=== TEXTE PROPOSÉ ===
────

À une trentaine de kilomètres de Menton, sur la route qui grimpe de Sospel vers Moulinet, une chapelle accrochée à son piton se rejoint par un escalier si spectaculaire qu’on l’a surnommé la « mini-muraille de Chine. » Le prétexte idéal pour une escapade dans l’arrière-pays.
Une fois que l’on quitte le littoral, on prend la direction de Sospel, avant de s’engager dans les lacets qui filent vers Moulinet et le col de Turini, cet itinéraire emprunté chaque hiver par les concurrents du rallye Monte-Carlo, terrain de jeu des cyclistes et des motards.
À mesure que l’on remonte, la vallée de la Bévéra se creuse. Puis, au détour d’un dernier double lacet, la voilà sur la gauche : la chapelle Notre-Dame de la Ménour, perchée à 780 mètres d’altitude sur un éperon qui surplombe les gorges du Piaon.
D’une forteresse à un sanctuaire
Si l’édifice se dresse si haut, c’est qu’il a d’abord eu un rôle défensif. Ses parties les plus anciennes remontent au XIIe siècle. La première église romane gardait alors l’accès au château de la Ménour, dont il ne reste plus rien. La place forte a été rasée au début du XVe siècle.

────

=== LIGNES FOURNIES ===
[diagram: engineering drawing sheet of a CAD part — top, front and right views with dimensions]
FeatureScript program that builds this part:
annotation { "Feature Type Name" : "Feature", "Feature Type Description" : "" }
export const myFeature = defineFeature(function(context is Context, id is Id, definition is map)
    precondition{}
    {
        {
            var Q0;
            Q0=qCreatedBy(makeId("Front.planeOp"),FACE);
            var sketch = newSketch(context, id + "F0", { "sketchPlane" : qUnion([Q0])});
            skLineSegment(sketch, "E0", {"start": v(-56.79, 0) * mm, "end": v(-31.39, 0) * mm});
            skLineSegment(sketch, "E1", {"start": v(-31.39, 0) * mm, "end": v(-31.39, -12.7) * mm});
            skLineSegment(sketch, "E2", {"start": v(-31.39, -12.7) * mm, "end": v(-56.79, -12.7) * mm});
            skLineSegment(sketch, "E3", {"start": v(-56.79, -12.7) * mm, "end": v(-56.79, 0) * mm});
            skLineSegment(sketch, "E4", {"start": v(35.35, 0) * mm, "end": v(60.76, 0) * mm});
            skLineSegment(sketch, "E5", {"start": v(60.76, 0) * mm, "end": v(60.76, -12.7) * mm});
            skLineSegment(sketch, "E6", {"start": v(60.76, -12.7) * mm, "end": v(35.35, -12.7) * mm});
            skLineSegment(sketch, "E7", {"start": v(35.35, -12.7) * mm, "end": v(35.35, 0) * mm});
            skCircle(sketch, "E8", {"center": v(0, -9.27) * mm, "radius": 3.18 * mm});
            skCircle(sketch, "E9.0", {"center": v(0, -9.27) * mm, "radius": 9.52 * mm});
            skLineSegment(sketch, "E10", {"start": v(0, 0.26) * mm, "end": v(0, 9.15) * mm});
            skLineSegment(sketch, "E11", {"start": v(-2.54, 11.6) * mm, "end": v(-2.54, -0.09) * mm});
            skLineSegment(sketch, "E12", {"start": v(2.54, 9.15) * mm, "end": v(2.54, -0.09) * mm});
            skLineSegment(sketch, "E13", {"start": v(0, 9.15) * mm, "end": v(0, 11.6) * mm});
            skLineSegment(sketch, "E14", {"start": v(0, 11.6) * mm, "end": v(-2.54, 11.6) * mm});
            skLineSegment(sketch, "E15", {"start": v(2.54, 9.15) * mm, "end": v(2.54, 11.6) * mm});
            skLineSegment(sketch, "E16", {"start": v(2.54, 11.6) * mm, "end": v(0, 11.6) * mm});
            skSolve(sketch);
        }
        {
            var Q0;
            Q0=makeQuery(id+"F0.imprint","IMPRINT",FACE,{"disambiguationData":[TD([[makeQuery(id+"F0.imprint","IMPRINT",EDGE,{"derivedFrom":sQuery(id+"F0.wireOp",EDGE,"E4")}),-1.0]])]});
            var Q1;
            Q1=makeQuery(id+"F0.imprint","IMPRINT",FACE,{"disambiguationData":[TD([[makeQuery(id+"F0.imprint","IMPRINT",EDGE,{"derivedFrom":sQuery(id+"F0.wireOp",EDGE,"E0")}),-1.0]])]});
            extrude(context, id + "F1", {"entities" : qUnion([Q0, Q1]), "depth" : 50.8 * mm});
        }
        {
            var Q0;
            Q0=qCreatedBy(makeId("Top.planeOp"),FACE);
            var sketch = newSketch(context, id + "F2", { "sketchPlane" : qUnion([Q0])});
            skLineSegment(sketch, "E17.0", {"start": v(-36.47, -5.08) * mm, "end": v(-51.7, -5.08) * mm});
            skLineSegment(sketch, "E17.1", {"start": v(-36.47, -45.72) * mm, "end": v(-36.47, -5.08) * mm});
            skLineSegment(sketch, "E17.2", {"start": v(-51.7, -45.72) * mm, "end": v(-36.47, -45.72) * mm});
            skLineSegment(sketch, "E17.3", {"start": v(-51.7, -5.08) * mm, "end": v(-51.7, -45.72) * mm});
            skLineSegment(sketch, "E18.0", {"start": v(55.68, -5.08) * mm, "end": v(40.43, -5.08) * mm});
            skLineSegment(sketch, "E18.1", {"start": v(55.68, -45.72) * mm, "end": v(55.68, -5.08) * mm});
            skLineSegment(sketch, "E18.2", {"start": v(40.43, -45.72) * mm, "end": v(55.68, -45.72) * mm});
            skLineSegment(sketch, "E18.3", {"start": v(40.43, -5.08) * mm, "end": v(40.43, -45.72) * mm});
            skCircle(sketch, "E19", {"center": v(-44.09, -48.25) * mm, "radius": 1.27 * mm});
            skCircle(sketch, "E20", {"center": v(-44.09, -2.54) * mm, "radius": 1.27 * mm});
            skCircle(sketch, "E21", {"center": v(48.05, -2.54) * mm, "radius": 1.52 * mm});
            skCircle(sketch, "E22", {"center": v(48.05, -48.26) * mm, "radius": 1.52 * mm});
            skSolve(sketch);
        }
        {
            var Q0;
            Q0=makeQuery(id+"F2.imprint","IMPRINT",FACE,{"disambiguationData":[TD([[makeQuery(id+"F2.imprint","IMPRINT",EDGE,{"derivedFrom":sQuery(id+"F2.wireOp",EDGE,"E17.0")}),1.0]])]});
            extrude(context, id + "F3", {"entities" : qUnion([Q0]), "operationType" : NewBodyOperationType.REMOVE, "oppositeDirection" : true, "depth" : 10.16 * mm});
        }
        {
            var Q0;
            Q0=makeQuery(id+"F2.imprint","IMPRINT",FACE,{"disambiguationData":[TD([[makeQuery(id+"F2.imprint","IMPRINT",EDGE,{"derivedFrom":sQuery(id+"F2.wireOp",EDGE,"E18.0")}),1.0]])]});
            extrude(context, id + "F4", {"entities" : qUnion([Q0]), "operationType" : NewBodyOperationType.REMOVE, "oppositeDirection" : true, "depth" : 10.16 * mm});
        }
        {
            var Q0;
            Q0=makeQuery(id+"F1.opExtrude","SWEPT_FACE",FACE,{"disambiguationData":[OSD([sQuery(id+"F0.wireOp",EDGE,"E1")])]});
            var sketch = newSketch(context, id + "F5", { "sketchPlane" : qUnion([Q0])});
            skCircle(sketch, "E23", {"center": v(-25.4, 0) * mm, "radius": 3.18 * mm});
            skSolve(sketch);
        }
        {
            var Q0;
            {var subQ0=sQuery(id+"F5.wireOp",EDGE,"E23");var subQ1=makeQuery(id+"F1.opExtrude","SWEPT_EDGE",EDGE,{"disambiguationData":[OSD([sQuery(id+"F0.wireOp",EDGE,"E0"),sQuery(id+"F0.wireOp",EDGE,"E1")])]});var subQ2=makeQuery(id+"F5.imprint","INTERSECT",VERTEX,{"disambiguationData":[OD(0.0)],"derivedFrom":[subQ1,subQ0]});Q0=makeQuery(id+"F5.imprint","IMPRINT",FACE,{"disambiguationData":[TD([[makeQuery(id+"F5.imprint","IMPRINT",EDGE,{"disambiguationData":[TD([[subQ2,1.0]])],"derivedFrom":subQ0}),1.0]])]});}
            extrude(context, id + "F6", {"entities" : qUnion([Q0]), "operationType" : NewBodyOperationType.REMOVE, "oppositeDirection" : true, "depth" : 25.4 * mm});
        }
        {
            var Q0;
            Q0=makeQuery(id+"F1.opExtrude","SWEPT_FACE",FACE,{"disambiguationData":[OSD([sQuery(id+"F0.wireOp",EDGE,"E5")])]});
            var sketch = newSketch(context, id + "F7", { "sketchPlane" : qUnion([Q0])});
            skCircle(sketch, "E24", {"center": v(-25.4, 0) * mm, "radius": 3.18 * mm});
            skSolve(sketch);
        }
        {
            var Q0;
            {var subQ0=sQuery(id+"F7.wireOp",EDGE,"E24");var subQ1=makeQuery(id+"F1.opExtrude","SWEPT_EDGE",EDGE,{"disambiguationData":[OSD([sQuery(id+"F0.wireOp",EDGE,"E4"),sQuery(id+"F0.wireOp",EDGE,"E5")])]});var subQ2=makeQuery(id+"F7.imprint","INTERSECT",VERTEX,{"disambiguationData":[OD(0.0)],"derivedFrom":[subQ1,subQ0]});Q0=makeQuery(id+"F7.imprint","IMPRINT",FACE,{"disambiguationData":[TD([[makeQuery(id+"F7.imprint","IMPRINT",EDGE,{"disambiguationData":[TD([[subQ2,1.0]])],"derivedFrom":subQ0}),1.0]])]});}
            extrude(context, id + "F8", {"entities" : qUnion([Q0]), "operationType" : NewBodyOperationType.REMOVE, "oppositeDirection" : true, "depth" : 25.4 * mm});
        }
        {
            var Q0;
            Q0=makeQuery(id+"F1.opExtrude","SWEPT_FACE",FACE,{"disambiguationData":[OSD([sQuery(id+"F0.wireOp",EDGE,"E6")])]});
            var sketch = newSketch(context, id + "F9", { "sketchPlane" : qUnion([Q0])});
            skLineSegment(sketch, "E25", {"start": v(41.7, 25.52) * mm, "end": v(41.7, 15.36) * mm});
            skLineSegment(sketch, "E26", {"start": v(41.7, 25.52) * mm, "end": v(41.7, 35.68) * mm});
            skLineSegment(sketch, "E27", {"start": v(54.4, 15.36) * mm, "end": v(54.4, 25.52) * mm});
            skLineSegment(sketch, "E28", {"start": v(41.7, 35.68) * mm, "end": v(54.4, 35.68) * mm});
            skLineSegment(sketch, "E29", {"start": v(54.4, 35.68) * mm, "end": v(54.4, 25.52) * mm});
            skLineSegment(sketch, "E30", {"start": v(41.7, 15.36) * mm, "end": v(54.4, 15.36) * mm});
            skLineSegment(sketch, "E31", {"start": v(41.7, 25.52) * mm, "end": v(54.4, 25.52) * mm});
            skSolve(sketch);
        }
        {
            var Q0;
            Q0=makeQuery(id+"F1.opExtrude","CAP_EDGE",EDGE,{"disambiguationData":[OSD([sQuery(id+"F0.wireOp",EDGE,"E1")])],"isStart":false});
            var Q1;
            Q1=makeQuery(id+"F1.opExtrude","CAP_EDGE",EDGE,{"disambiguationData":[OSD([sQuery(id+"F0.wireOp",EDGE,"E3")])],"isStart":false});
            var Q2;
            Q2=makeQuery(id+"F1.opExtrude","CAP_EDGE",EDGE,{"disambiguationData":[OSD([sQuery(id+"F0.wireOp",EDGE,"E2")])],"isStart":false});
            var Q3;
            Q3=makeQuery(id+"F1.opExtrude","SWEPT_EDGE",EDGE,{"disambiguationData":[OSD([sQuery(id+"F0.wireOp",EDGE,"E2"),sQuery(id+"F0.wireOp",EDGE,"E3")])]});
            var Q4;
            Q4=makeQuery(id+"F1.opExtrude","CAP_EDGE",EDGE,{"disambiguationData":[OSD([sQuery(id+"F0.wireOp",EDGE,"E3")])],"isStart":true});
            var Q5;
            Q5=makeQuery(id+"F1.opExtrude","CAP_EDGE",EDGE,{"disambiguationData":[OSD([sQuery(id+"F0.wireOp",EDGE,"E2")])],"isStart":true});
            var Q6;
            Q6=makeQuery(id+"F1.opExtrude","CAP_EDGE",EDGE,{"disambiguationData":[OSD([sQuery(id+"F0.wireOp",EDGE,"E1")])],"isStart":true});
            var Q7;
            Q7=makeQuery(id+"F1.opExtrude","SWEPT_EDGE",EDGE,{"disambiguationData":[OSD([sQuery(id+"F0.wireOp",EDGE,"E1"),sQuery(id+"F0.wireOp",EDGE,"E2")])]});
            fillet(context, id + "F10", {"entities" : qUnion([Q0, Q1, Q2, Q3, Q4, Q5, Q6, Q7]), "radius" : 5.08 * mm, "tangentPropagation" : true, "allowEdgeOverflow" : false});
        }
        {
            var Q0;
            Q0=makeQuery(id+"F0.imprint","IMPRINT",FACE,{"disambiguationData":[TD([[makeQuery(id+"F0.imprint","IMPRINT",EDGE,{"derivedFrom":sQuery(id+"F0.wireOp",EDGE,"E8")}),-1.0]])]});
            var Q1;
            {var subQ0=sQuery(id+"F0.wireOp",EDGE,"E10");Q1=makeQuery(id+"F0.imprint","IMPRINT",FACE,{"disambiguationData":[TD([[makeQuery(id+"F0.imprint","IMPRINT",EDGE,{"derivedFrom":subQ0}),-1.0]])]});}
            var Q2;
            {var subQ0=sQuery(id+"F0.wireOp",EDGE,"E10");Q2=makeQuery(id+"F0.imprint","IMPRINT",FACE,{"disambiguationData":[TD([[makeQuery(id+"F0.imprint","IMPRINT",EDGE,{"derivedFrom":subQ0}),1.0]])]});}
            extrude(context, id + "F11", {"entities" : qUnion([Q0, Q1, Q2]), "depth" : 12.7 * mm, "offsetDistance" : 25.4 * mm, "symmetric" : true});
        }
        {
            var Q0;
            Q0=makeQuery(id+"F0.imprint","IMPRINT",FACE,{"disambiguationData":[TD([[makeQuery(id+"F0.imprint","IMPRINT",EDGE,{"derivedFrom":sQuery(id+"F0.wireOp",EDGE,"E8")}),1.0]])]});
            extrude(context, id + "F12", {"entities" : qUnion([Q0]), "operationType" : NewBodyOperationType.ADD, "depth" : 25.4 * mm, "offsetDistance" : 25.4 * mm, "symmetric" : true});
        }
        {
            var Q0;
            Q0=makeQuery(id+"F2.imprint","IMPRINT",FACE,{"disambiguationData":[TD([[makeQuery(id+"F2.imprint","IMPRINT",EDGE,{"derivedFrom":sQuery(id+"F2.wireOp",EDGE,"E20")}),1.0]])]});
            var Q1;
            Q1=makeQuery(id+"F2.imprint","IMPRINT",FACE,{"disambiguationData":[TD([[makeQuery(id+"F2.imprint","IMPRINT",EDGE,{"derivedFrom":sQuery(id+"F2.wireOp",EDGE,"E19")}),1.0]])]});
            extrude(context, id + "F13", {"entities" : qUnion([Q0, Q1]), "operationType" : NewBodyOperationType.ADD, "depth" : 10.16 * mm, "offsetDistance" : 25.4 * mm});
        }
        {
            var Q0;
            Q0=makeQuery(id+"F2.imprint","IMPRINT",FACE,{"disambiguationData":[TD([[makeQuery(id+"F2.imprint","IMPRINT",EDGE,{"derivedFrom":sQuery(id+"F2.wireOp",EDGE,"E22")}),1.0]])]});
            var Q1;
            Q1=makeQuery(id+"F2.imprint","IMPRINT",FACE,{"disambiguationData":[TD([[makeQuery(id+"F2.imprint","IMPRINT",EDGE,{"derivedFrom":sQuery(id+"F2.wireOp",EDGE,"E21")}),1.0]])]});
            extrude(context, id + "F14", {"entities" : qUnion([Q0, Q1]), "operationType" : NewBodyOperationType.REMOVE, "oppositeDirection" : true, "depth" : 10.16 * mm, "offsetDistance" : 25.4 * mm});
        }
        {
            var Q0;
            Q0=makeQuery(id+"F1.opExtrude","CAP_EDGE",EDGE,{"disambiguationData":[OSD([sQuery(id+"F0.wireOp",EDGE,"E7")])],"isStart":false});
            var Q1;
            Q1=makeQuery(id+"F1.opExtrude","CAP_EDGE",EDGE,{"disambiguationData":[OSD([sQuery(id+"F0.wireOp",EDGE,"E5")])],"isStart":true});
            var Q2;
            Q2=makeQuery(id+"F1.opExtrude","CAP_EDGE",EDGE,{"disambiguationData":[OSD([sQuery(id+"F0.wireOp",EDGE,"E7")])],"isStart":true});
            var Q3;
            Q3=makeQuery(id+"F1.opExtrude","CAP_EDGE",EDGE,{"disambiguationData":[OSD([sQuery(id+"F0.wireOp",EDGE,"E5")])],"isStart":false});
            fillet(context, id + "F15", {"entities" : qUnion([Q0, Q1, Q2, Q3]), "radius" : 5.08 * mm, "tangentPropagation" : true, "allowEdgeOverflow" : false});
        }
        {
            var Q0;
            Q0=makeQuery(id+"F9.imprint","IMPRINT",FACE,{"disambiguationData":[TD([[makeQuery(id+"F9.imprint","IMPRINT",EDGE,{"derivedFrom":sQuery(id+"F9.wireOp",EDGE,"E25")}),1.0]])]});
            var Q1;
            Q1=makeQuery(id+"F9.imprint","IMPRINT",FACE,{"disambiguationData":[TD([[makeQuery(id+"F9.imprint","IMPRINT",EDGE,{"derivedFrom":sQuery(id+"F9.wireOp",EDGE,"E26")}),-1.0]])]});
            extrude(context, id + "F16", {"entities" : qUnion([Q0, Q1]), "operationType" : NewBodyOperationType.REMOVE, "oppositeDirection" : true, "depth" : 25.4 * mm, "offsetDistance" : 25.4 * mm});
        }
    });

────

=== TÂCHES DEMANDÉES ===
1) Citez fidèlement le passage du texte sur la chapelle Notre-Dame de la Ménour qui commence par « À mesure que » et se poursuit jusqu'à « du XVe siècle. ».
2) Traduisez en anglais la phrase suivante, tirée du texte sur la chapelle Notre-Dame de la Ménour : « La place forte a été rasée au début du XVe siècle. »
3) Poursuivez le texte sur la chapelle Notre-Dame de la Ménour à la suite de sa dernière phrase.

=== RÉPONSES RÉDIGÉES ===
1)
À mesure que l’on remonte, la vallée de la Bévéra se creuse. Puis, au détour d’un dernier double lacet, la voilà sur la gauche : la chapelle Notre-Dame de la Ménour, perchée à 780 mètres d’altitude sur un éperon qui surplombe les gorges du Piaon.
D’une forteresse à un sanctuaire
Si l’édifice se dresse si haut, c’est qu’il a d’abord eu un rôle défensif. Ses parties les plus anciennes remontent au XIIe siècle. La première église romane gardait alors l’accès au château de la Ménour, dont il ne reste plus rien. La place forte a été rasée au début du XVe siècle.

2) The stronghold was razed at the beginning of the fifteenth century.

3)
La chapelle, elle, a survécu. Reconstruite dans la seconde moitié du XVIIe siècle, elle a été restaurée en 2019 et affiche aujourd’hui des tons chauds qui tranchent avec le vert des pentes.
Le sanctuaire n’a rien perdu de sa vocation spirituelle. Trois fois par an, (lundi de Pâques, lundi de Pentecôte et 8 septembre), une messe y rassemble encore les fidèles de Moulinet, perpétuant un pèlerinage ancré dans la vie du village.
L’escalier qui a fait sa réputation
Mais ce qui attire l’œil et les visiteurs, c’est cet escalier monumental par lequel on gagne le parvis. L’ouvrage s’amorce par un pont de 42 mètres qui franchit la route avant de se muer en volée de marches jusqu’au sommet du rocher.

C’est cette silhouette étirée, agrippée à la roche, qui lui a valu son surnom de « mini-muraille de Chine » et un classement aux monuments historiques en 1937.
Sur place, la montée réchauffe les mollets, mais la récompense est au rendez-vous. Depuis la terrasse, sommets et cols des Alpes se déploient à perte de vue. L’intérieur, lui, ne se découvre que sur demande auprès de la mairie de Moulinet. Le reste du temps, on se contente d’un banc, d’un pique-nique et du silence des cimes.